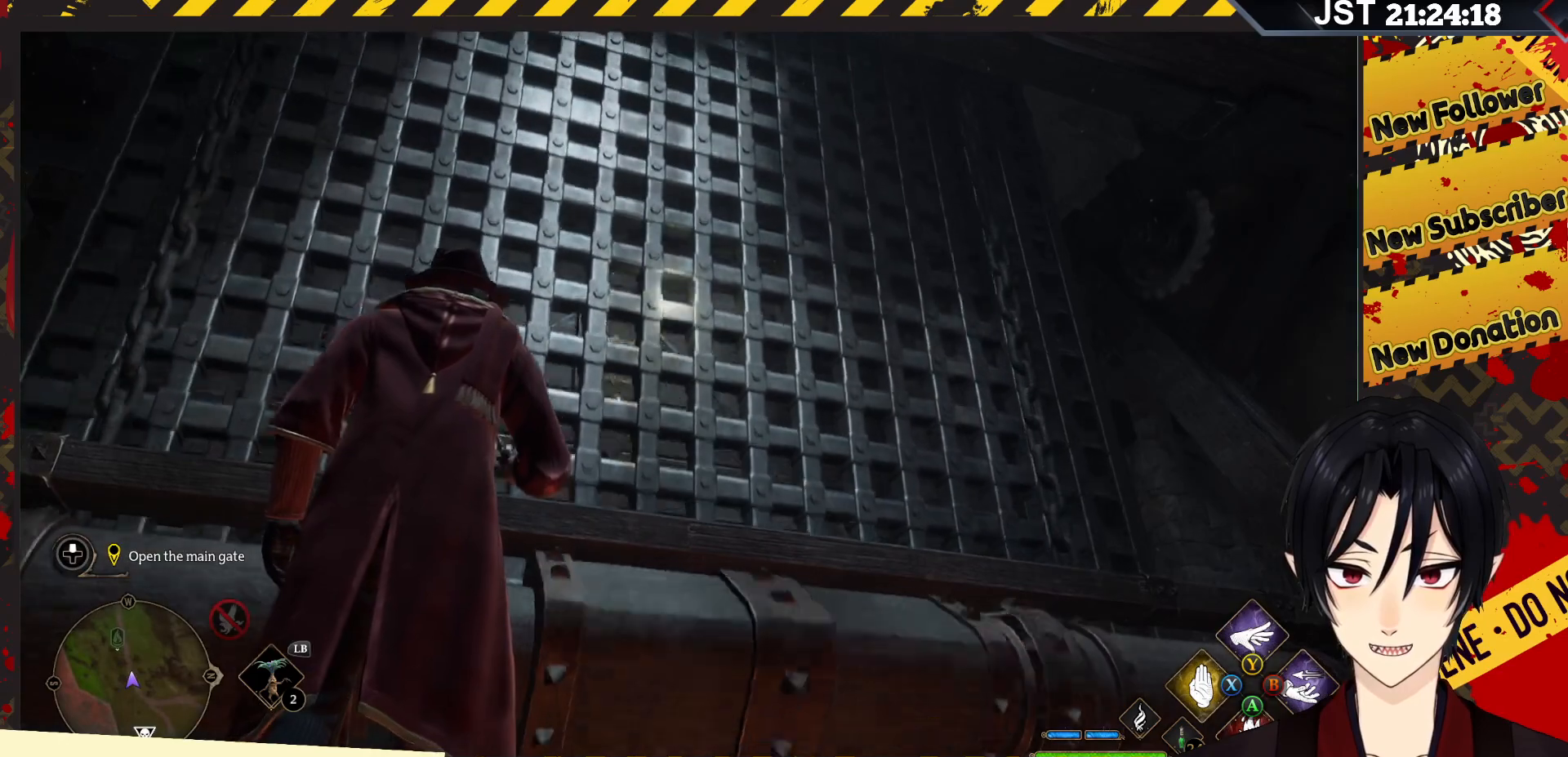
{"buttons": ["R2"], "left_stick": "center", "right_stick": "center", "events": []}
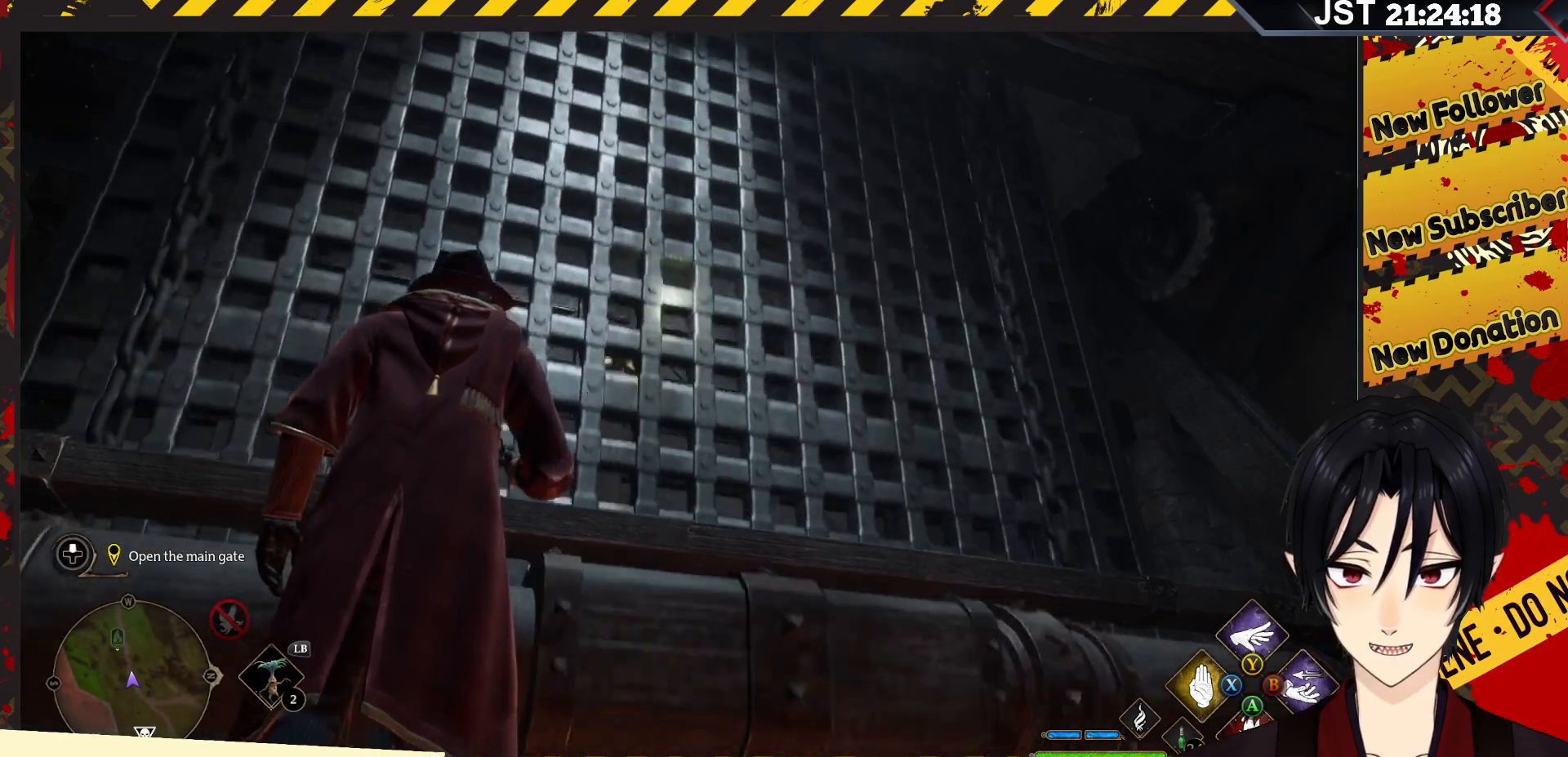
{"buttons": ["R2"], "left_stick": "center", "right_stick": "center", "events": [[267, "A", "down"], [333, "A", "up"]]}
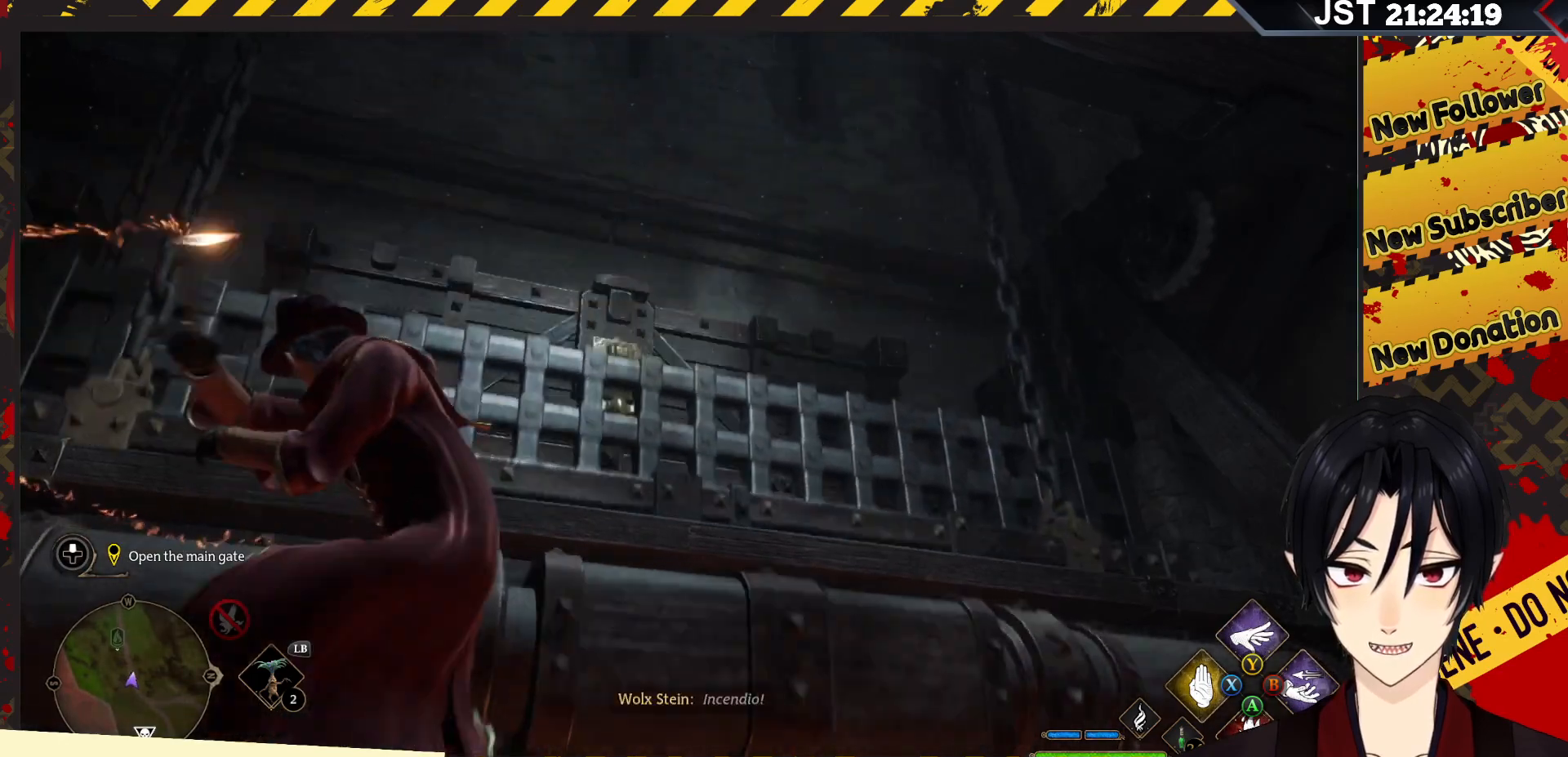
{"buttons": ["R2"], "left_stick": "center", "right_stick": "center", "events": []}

• [INSTRUCTIONS FOR THE TASK] Your copy should match the listing exactly, apart from the pictures it leaves out.

• [ANSWER SPACE]
{"buttons": ["R2"], "left_stick": "center", "right_stick": "center", "events": []}
{"buttons": ["R2"], "left_stick": "center", "right_stick": "center", "events": [[267, "A", "down"], [333, "A", "up"]]}
{"buttons": ["R2"], "left_stick": "center", "right_stick": "center", "events": []}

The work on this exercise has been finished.